Zero Latency provides systems for warehouse-scale, location-based VR experiences in cities across the world, letting you and up to seven others roam around a huge area with physical prop guns you can use in-game. It is kind of like a cooperative VR version of laser tag.
The idea is that you and your friends can move around freely in the warehouse, using a backpack PC to avoid tethered wires. Most of the experiences are co-op, but they also offer a fairly new PvP experience which we tried out in February. As a whole, we’ve had mixed results with Zero Latency in the past. The game design has been mixed in quality, and their original open-source-based VR headsets weren’t the greatest when used in conjunction with their proprietary tracking system.
Zero Latency, however, announced they were going to overhaul the system away from the OSVR headsets to a second generation that uses HP hardware as part of a deal they struck earlier in the year. After my last visit a few months ago, Zero Latency invited me back to their North Melbourne location – one of a few that adopted the new Gen 2 system already.
The upgrade includes new HP computer backpacks and headsets. In some cases, that means the headsets will be HP Reverbs. For five of the current Gen 2-ready locations, however, the older HP VR headsets were used running Microsoft’s Mixed Reality system. The North Melbourne location was one of those five. Zero Latency says future upgraded locations will use Reverb.
I asked Zero Latency CEO Tim Ruse why they chose to go with the Reverb, as opposed to other options.
“Probably the resolution and the quality,” he said. “It’s a really good headset and it’s pretty comfortable compared to other stuff that’s out there. And it goes really well with the HP backpack.”
Ruse noted each of the 38 Zero Latency locations is run by a licensed owner and it is up to each location to choose their upgrade path.
The original Zero Latency system used OSVR headsets with a gun peripheral and glowing balls mounted on the top of both. Tracking was done externally for each player via overhead mounted cameras tracking the glowing balls. There are also blue patterns on the floor used to help determine position.
The HP headsets feature two outward facing cameras that provide inside-out tracking similar to an Oculus Quest, Rift S, Cosmos and others. According to Zero Latency, the new HP headsets still use the existing blue patterns on the floor to help determine your position in the play area and relative to others but, crucially, all of this tracking is all done on the players’ headset alone and no longer uses the external cameras mounted overhead from the Gen 1 system. The headset’s inside-out tracking system also tracks a Windows controller mounted to the gun prop, instead of the old glowing balls.
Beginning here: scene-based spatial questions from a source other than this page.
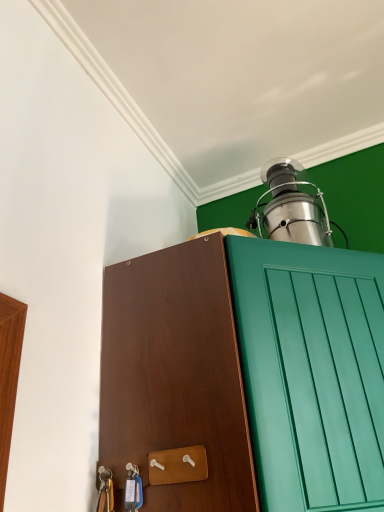
Question: Are stainless steel oil lamp at upper right and brown wood cabinet at center far apart?

Choices:
 (A) yes
 (B) no

Answer: (B)

Question: Can we say stainless steel oil lamp at upper right lies outside brown wood cabinet at center?

Choices:
 (A) no
 (B) yes

Answer: (B)

Question: Can brown wood cabinet at center be found inside stainless steel oil lamp at upper right?

Choices:
 (A) yes
 (B) no

Answer: (B)

Question: Does stainless steel oil lamp at upper right come in front of brown wood cabinet at center?

Choices:
 (A) no
 (B) yes

Answer: (A)

Question: From the image's perspective, is stainless steel oil lamp at upper right below brown wood cabinet at center?

Choices:
 (A) yes
 (B) no

Answer: (B)

Question: Does stainless steel oil lamp at upper right have a greater height compared to brown wood cabinet at center?

Choices:
 (A) no
 (B) yes

Answer: (A)

Question: Is stainless steel oil lamp at upper right completely or partially inside brown wood cabinet at center?

Choices:
 (A) no
 (B) yes

Answer: (A)

Question: Does brown wood cabinet at center have a greater height compared to stainless steel oil lamp at upper right?

Choices:
 (A) no
 (B) yes

Answer: (B)

Question: Does brown wood cabinet at center have a lesser height compared to stainless steel oil lamp at upper right?

Choices:
 (A) yes
 (B) no

Answer: (B)

Question: Can you confirm if brown wood cabinet at center is positioned to the right of stainless steel oil lamp at upper right?

Choices:
 (A) yes
 (B) no

Answer: (B)

Question: Is brown wood cabinet at center not inside stainless steel oil lamp at upper right?

Choices:
 (A) yes
 (B) no

Answer: (A)

Question: Is the position of brown wood cabinet at center more distant than that of stainless steel oil lamp at upper right?

Choices:
 (A) no
 (B) yes

Answer: (A)

Question: Would you say stainless steel oil lamp at upper right is inside or outside brown wood cabinet at center?

Choices:
 (A) inside
 (B) outside

Answer: (B)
“The gun is essentially [now] locally tracked,” he said. “Before, it was the positions travelling through the tracking system and back out. Whereas, your perception of the gun is [now] all local. It’s going all through the WMR tracking specifically, not out through an external tracking system. It feels way snappier.”
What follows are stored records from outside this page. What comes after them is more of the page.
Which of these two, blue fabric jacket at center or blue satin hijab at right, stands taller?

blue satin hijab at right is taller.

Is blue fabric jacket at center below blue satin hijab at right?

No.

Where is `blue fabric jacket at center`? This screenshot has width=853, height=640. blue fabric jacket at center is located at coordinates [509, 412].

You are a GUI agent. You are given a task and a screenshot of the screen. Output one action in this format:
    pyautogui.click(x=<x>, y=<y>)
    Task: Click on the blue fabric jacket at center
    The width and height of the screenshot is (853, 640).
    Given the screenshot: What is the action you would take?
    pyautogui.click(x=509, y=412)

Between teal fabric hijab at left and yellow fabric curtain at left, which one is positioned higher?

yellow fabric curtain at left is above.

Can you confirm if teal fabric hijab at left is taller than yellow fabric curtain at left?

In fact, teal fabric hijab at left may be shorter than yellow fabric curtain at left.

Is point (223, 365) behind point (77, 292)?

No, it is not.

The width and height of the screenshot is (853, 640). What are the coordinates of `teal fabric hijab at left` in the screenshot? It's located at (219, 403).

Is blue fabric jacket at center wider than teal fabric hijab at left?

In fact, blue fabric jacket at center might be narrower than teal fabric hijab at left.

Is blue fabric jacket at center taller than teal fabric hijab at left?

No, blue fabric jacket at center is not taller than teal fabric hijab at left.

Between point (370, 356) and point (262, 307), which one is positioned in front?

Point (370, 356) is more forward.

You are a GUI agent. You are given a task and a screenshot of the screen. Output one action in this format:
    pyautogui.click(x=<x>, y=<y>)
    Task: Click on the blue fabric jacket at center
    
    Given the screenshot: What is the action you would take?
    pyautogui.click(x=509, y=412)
I could really feel the difference and it is one of the most noticeable improvements of the new system. The guns now feel snappy and sharp with low latency. Most important, they feel really fun to use. I felt in control of my aim the whole time and I didn’t get as frustrated with aiming as I did in the old system. The gun-play seemed much more skill-based and I was talking long range shots that didn’t seem possible with the original OSVR setup.
Inside Out Arena Scale Limitations
While I found the overall experience improved with the HP-based system compared with the first generation of Zero Latency, I also noted limitations. There were a few instances, for example, where a player’s gun would appear lodged in the ground, far away from where they were standing with the prop. The fix was to just look directly at the gun prop and move it around a bit.
My head movement also seemed susceptible to occasional frame drops and momentary freezes. Fast actions also resulted in my movements sometimes feeling like they were smoothed over, or “averaged out”, when translated back onto the screen – the finer detail and incremental movements of my head sometimes felt like they were lost in translation during a big sweeping motion. When I approached a physical wall, the positional tracking went haywire. Despite all this, I did find the overall experience to be quite a bit better than the first generation — a change likely attributable to the abandonment of OSVR hardware.
I would expect some casual VR players to come away impressed by the upgrade. The gun props feels much more responsive and the experience is notably more fun because of that. But there are still more improvements needed to iron out occasional tracking glitches in an inside-out-based system at this scale.